> _What the task requires_
An exact copy is needed of the lines from the one that contains "Und sie sollte recht behalten." through the final line of the data below, with pictures left out.

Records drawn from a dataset
┌────────
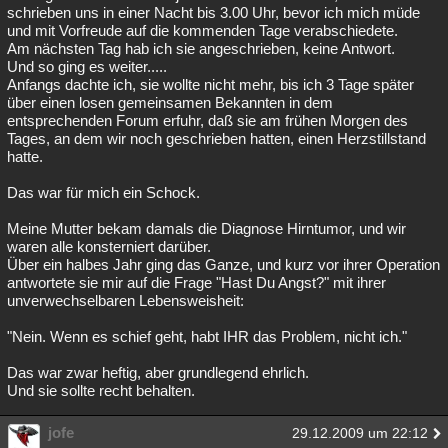
schrieben uns in einer Nacht bis 3.00 Uhr, bevor ich mich müde
und mit Vorfreude auf die kommenden Tage verabschiedete.
Am nächsten Tag hab ich sie angeschrieben, keine Antwort.
Und so ging es weiter.....
Anfangs dachte ich, sie wollte nicht mehr, bis ich 3 Tage später
über einen losen gemeinsamen Bekannten in dem
entsprechenden Forum erfuhr, daß sie am frühen Morgen des
Tages, an dem wir noch geschrieben hatten, einen Herzstillstand
hatte.
Das war für mich ein Schock.
Meine Mutter bekam damals die Diagnose Hirntumor, und wir
waren alle konsterniert darüber.
Über ein halbes Jahr ging das Ganze, und kurz vor ihrer Operation
antwortete sie mir auf die Frage "Hast Du Angst?" mit ihrer
unverwechselbaren Lebensweisheit:
"Nein. Wenn es schief geht, habt IHR das Problem, nicht ich."
Das war zwar heftig, aber grundlegend ehrlich.
Und sie sollte recht behalten.
jofe
29.12.2009 um 22:12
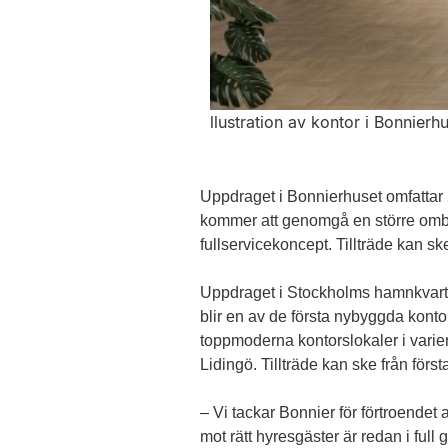
llustration av kontor i Bonnierhu
Uppdraget i Bonnierhuset omfattar 
kommer att genomgå en större omby
fullservicekoncept. Tillträde kan ske
Uppdraget i Stockholms hamnkvarte
blir en av de första nybyggda kon
toppmoderna kontorslokaler i varie
Lidingö. Tillträde kan ske från först
– Vi tackar Bonnier för förtroendet 
mot rätt hyresgäster är redan i ful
└────────
> _Solution to this problem_
Und sie sollte recht behalten.
jofe
29.12.2009 um 22:12
llustration av kontor i Bonnierhu
Uppdraget i Bonnierhuset omfattar 
kommer att genomgå en större omby
fullservicekoncept. Tillträde kan ske
Uppdraget i Stockholms hamnkvarte
blir en av de första nybyggda kon
toppmoderna kontorslokaler i varie
Lidingö. Tillträde kan ske från först
– Vi tackar Bonnier för förtroendet 
mot rätt hyresgäster är redan i ful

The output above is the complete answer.